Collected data
%%
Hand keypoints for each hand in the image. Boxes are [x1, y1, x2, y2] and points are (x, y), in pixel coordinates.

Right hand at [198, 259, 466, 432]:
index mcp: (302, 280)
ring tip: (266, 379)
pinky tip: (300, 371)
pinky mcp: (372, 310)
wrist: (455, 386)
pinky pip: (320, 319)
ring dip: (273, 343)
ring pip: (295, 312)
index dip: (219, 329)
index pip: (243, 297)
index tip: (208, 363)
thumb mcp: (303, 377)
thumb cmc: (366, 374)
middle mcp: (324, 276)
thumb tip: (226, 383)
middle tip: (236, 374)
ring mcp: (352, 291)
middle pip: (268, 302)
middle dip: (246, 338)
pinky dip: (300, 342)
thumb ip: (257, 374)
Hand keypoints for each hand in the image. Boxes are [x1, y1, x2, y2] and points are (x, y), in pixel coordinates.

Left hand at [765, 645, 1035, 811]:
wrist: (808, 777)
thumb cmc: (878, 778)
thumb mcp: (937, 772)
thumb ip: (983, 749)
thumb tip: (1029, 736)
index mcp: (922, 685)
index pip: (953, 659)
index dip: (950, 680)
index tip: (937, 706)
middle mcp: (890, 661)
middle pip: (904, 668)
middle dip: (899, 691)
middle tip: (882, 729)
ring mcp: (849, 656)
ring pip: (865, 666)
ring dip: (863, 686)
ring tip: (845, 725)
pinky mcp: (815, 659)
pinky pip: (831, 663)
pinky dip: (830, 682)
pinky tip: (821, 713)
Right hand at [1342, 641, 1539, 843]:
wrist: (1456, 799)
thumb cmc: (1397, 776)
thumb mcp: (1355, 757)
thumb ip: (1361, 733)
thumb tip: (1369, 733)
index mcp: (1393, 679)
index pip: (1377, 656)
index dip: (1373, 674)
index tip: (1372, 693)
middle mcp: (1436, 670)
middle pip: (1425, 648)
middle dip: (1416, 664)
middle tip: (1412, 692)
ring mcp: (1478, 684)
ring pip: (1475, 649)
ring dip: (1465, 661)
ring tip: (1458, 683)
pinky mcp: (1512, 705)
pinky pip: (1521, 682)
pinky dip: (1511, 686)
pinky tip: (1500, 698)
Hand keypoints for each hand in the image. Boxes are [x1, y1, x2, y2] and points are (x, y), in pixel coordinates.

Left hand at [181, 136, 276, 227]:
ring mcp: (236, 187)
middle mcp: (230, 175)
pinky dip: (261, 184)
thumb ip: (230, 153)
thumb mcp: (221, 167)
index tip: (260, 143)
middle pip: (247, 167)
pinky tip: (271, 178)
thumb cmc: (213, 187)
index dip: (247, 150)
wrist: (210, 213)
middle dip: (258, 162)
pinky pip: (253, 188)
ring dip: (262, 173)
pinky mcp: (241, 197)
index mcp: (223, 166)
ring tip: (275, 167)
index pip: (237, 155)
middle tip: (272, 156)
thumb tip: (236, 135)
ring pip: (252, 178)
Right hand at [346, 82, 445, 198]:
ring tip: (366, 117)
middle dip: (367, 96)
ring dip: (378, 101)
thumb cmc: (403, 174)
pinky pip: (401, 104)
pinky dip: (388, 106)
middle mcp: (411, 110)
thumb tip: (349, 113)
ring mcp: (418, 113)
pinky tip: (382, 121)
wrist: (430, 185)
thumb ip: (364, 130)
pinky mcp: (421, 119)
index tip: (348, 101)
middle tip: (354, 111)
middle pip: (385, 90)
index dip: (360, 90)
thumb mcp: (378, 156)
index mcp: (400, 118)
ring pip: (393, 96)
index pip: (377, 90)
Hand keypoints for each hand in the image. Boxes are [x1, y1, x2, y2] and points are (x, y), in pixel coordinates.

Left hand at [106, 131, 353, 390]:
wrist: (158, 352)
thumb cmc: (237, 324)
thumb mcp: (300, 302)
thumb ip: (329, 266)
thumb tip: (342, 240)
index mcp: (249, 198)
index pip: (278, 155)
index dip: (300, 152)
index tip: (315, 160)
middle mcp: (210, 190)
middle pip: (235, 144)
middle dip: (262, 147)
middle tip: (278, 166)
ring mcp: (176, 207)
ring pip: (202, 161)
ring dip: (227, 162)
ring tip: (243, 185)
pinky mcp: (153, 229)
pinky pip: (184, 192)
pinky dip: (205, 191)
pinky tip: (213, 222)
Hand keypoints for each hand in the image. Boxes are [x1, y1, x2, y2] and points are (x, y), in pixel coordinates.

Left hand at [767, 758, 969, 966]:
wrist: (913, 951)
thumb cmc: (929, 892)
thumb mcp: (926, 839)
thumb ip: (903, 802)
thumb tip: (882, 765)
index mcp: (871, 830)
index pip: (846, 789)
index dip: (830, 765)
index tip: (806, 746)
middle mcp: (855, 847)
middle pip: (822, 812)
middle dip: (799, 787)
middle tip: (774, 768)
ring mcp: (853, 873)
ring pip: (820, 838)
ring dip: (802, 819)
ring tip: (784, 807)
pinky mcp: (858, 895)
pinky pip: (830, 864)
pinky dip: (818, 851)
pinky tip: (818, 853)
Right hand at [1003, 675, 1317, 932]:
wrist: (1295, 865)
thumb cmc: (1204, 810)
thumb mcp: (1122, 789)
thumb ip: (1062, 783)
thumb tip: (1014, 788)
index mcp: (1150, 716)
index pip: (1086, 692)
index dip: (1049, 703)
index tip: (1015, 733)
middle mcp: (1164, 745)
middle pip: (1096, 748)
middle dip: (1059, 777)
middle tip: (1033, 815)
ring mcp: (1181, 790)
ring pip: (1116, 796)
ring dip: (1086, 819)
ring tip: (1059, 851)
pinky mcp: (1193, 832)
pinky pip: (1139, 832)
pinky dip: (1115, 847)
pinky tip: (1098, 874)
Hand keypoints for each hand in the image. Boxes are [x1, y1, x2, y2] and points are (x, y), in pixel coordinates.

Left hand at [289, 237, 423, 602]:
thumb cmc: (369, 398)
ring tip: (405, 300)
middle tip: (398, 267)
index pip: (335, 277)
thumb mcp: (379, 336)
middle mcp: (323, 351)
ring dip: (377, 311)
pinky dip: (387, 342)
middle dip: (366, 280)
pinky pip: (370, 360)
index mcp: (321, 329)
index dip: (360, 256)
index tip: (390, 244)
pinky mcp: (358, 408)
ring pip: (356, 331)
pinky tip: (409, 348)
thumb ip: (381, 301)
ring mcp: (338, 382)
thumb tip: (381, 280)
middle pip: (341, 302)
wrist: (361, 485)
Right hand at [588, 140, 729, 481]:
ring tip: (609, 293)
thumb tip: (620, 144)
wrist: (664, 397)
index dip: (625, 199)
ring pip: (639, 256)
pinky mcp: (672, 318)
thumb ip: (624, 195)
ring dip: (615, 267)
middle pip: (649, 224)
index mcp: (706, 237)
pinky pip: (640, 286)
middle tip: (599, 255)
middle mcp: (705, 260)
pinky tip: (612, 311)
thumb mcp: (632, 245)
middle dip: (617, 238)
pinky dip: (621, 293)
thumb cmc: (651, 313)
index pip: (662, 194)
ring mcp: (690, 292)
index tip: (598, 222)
%%
**EXERCISE**
The range runs from the line above containing "ring mcp: (418, 113)" to the line containing "ring tip: (1059, 851)", inclusive. Restate those lines word for word and no others.

**RESULT FOR THIS EXERCISE**
ring mcp: (418, 113)
pinky tip: (382, 121)
wrist: (430, 185)
thumb ip: (364, 130)
pinky mcp: (421, 119)
index tip: (348, 101)
middle tip: (354, 111)
middle pip: (385, 90)
index dip: (360, 90)
thumb mcp: (378, 156)
index mcp: (400, 118)
ring pip: (393, 96)
index pip: (377, 90)
Hand keypoints for each hand in the image. Boxes are [x1, y1, x2, y2] and points are (x, y), in pixel coordinates.

Left hand at [106, 131, 353, 390]:
wrist: (158, 352)
thumb cmc: (237, 324)
thumb mcp: (300, 302)
thumb ip: (329, 266)
thumb tip: (342, 240)
index mcp: (249, 198)
index pip: (278, 155)
index dip: (300, 152)
index tip: (315, 160)
middle mcp: (210, 190)
middle pip: (235, 144)
middle dip: (262, 147)
middle tip: (278, 166)
ring mcp: (176, 207)
ring pip: (202, 161)
ring dip: (227, 162)
ring tip: (243, 185)
pinky mcp: (153, 229)
pinky pip: (184, 192)
pinky dip: (205, 191)
pinky tip: (213, 222)
Hand keypoints for each hand in the image. Boxes are [x1, y1, x2, y2] and points are (x, y), in pixel coordinates.

Left hand at [767, 758, 969, 966]:
wrist: (913, 951)
thumb cmc: (929, 892)
thumb mcp: (926, 839)
thumb ip: (903, 802)
thumb tip: (882, 765)
index mcp: (871, 830)
index pip: (846, 789)
index dip: (830, 765)
index tip: (806, 746)
middle mcp: (855, 847)
middle pip: (822, 812)
middle dip: (799, 787)
middle tip: (774, 768)
ring mcp: (853, 873)
ring pip: (820, 838)
ring dip: (802, 819)
ring tip: (784, 807)
pinky mcp: (858, 895)
pinky pip: (830, 864)
pinky dip: (818, 851)
pinky tip: (818, 853)
Right hand at [1003, 675, 1317, 932]:
wrist: (1295, 865)
thumb cmc: (1204, 810)
thumb mcp: (1122, 789)
thumb ip: (1062, 783)
thumb tip: (1014, 788)
index mcp: (1150, 716)
index pip: (1086, 692)
index dip: (1049, 703)
index tip: (1015, 733)
middle mcp: (1164, 745)
middle pip: (1096, 748)
middle dip: (1059, 777)
middle tip: (1033, 815)
ring mcp: (1181, 790)
ring pip: (1116, 796)
ring dip: (1086, 819)
ring tip: (1059, 851)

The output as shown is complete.